**WHAT YOU SHOULD DO**
Transcribe the listing in full. Keep every line exactly as it stands.

**MATERIAL FOR THE TASK**
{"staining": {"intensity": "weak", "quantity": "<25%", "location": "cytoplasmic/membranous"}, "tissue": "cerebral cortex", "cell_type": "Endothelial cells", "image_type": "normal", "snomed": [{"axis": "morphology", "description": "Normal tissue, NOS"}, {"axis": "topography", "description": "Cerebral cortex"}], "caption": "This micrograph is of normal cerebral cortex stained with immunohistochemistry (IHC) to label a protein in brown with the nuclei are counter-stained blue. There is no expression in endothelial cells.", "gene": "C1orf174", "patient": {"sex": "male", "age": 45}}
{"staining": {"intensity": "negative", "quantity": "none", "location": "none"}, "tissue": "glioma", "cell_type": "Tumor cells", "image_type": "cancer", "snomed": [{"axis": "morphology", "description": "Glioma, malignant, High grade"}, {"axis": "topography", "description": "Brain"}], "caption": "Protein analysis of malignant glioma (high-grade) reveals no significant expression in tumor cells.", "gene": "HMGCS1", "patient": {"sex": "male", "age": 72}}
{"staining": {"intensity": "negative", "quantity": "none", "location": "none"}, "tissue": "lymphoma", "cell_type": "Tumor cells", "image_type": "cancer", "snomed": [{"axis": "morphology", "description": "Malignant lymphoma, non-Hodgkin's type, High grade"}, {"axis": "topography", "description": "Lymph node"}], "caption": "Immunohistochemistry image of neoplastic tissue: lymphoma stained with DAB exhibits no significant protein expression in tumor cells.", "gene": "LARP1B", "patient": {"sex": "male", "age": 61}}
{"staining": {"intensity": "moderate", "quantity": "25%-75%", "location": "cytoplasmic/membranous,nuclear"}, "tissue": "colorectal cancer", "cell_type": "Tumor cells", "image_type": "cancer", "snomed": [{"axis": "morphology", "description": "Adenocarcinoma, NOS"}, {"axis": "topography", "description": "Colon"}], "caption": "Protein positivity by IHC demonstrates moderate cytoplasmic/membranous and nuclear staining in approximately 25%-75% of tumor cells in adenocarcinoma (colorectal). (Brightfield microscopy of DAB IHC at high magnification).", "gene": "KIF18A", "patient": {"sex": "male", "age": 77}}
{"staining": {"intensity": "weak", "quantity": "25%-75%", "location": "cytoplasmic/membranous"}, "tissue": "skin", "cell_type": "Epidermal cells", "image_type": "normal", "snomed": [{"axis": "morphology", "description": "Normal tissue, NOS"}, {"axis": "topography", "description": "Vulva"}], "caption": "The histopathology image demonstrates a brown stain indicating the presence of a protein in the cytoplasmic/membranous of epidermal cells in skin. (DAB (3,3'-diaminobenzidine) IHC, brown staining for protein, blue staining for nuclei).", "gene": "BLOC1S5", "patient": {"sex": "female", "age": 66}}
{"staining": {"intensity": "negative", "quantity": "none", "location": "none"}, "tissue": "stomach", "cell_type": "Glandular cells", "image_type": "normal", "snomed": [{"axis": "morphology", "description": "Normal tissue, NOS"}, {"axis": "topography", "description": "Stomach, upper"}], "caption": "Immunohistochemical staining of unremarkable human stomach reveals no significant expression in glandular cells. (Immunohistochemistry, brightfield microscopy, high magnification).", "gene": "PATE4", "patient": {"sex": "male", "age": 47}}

**TASK OUTPUT**
{"staining": {"intensity": "weak", "quantity": "<25%", "location": "cytoplasmic/membranous"}, "tissue": "cerebral cortex", "cell_type": "Endothelial cells", "image_type": "normal", "snomed": [{"axis": "morphology", "description": "Normal tissue, NOS"}, {"axis": "topography", "description": "Cerebral cortex"}], "caption": "This micrograph is of normal cerebral cortex stained with immunohistochemistry (IHC) to label a protein in brown with the nuclei are counter-stained blue. There is no expression in endothelial cells.", "gene": "C1orf174", "patient": {"sex": "male", "age": 45}}
{"staining": {"intensity": "negative", "quantity": "none", "location": "none"}, "tissue": "glioma", "cell_type": "Tumor cells", "image_type": "cancer", "snomed": [{"axis": "morphology", "description": "Glioma, malignant, High grade"}, {"axis": "topography", "description": "Brain"}], "caption": "Protein analysis of malignant glioma (high-grade) reveals no significant expression in tumor cells.", "gene": "HMGCS1", "patient": {"sex": "male", "age": 72}}
{"staining": {"intensity": "negative", "quantity": "none", "location": "none"}, "tissue": "lymphoma", "cell_type": "Tumor cells", "image_type": "cancer", "snomed": [{"axis": "morphology", "description": "Malignant lymphoma, non-Hodgkin's type, High grade"}, {"axis": "topography", "description": "Lymph node"}], "caption": "Immunohistochemistry image of neoplastic tissue: lymphoma stained with DAB exhibits no significant protein expression in tumor cells.", "gene": "LARP1B", "patient": {"sex": "male", "age": 61}}
{"staining": {"intensity": "moderate", "quantity": "25%-75%", "location": "cytoplasmic/membranous,nuclear"}, "tissue": "colorectal cancer", "cell_type": "Tumor cells", "image_type": "cancer", "snomed": [{"axis": "morphology", "description": "Adenocarcinoma, NOS"}, {"axis": "topography", "description": "Colon"}], "caption": "Protein positivity by IHC demonstrates moderate cytoplasmic/membranous and nuclear staining in approximately 25%-75% of tumor cells in adenocarcinoma (colorectal). (Brightfield microscopy of DAB IHC at high magnification).", "gene": "KIF18A", "patient": {"sex": "male", "age": 77}}
{"staining": {"intensity": "weak", "quantity": "25%-75%", "location": "cytoplasmic/membranous"}, "tissue": "skin", "cell_type": "Epidermal cells", "image_type": "normal", "snomed": [{"axis": "morphology", "description": "Normal tissue, NOS"}, {"axis": "topography", "description": "Vulva"}], "caption": "The histopathology image demonstrates a brown stain indicating the presence of a protein in the cytoplasmic/membranous of epidermal cells in skin. (DAB (3,3'-diaminobenzidine) IHC, brown staining for protein, blue staining for nuclei).", "gene": "BLOC1S5", "patient": {"sex": "female", "age": 66}}
{"staining": {"intensity": "negative", "quantity": "none", "location": "none"}, "tissue": "stomach", "cell_type": "Glandular cells", "image_type": "normal", "snomed": [{"axis": "morphology", "description": "Normal tissue, NOS"}, {"axis": "topography", "description": "Stomach, upper"}], "caption": "Immunohistochemical staining of unremarkable human stomach reveals no significant expression in glandular cells. (Immunohistochemistry, brightfield microscopy, high magnification).", "gene": "PATE4", "patient": {"sex": "male", "age": 47}}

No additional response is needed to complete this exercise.